Most cases can be safely completed under mild to moderate sedation. Blood pressure management with vasoactive drugs may be required to assure normotension and prevent cerebral hypoperfusion from hypotension or increased risk of migration of distal microthrombi with hypertension. Significant hypotension is associated with neurological complications; mild hypotension is usually well tolerated. Profound or symptomatic bradycardia during stent deployment may be treated with glycopyrrolate or atropine.
Vessel Closure Device Review for the Anesthesiologist
The vast majority of neurovascular procedures are performed via access of the femoral artery. It is preferred mainly due to its large diameter. Most cases are performed through 5- or 6-Fr sheaths. At the conclusion of the procedure, the sheath is removed and hemostasis is obtained. This was initially accomplished by manually applying pressure to the groin puncture site, followed by maintaining supine position for 2 to 4 hours. This method, known as the Seldinger technique, was developed by Dr Sven Seldinger, a Swedish radiologist in the 1950s.
Arterial closure devices, first introduced in 1994, rapidly obtain hemostasis by mechanically closing the arterotomy, allowing patients to ambulate sooner after their procedure. These devices function by one of 3 fundamental mechanisms: suture-mediated, vascular clip, and collagen plug. Suture-mediated closure devices deliver a stitch down the tract of the sheath. Metal clips close the arterotomy on the external aspect of the artery and collagen plugs are delivered onto the extravascular surface and typically dissolve over 60 to 90 days. Although no double-blind, randomized, controlled clinical trials have been performed on arterial closure devices, observational studies have demonstrated complication rates of these devices between 1.2% and 2.9%. However, manual compression remains the gold standard and is the method used when an arterial closure device fails.
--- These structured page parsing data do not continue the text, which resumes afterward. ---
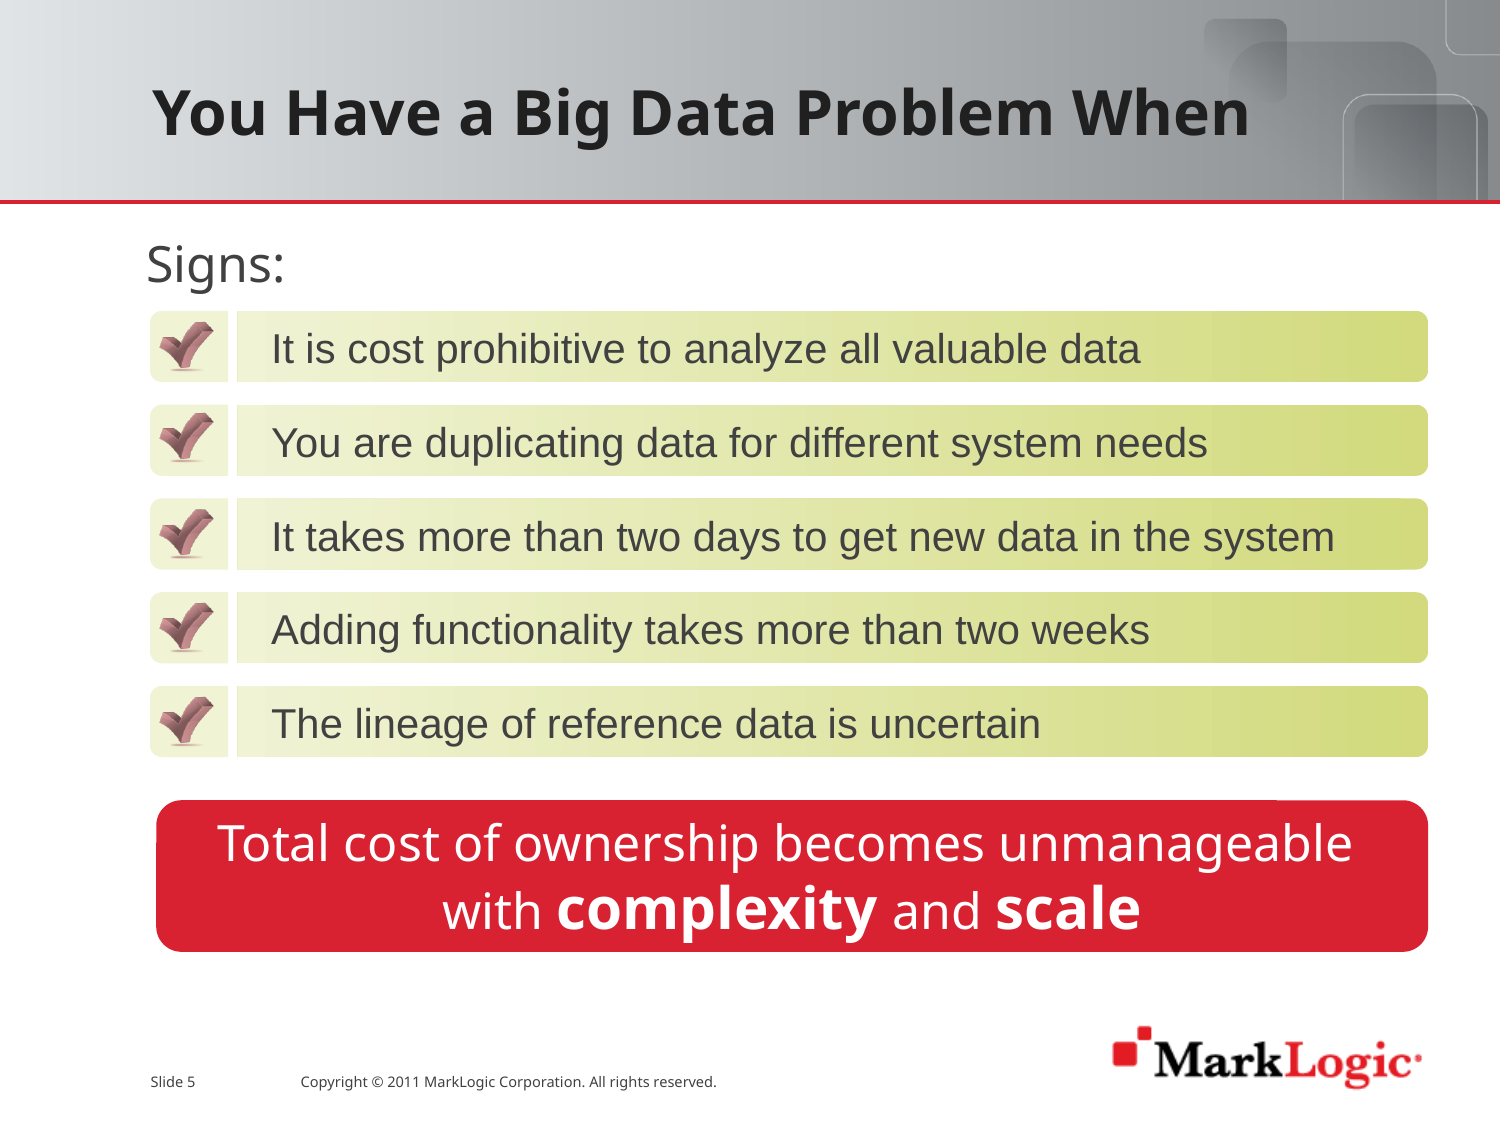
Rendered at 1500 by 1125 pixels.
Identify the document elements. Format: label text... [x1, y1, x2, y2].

picture [0, 1020, 1500, 1125]
text_box [153, 590, 231, 666]
text_box Adding functionality takes more than two weeks [235, 590, 1431, 666]
text_box [153, 683, 231, 760]
text_box [153, 496, 231, 572]
text_box Total cost of ownership becomes unmanageable with complexity and scale [156, 800, 1429, 952]
title You Have a Big Data Problem When [137, 45, 1425, 175]
text_box The lineage of reference data is uncertain [235, 683, 1431, 760]
text_box It is cost prohibitive to analyze all valuable data [235, 308, 1431, 385]
text_box It takes more than two days to get new data in the system [235, 496, 1431, 572]
picture [151, 594, 218, 661]
picture [151, 688, 218, 755]
picture [151, 500, 218, 568]
text_box Signs: [131, 224, 301, 300]
text_box [158, 402, 231, 478]
text_box You are duplicating data for different system needs [235, 402, 1431, 478]
picture [151, 404, 218, 471]
picture [151, 313, 218, 380]
picture [0, 0, 1500, 204]
text_box [153, 308, 231, 385]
Endovascular therapeutics for cerebral and spinal disease continue to expand and evolve. The anesthesiologist must be prepared to handle these cases on elective and emergent bases. Solid understanding of the cerebrovascular disease, urgency, and potential for injury from hypotension or hypertension is essential for the optimal management of this patient population. Much of the care is subjective and/or institution specific. Optimal care mandates open communication between anesthesia and interventional teams regarding blood pressure goals, anticoagulants, case urgency, procedural variables, and complications. Finally, evidence regarding the impact of anesthetic type on outcome is growing and must be incorporated into treatment plans.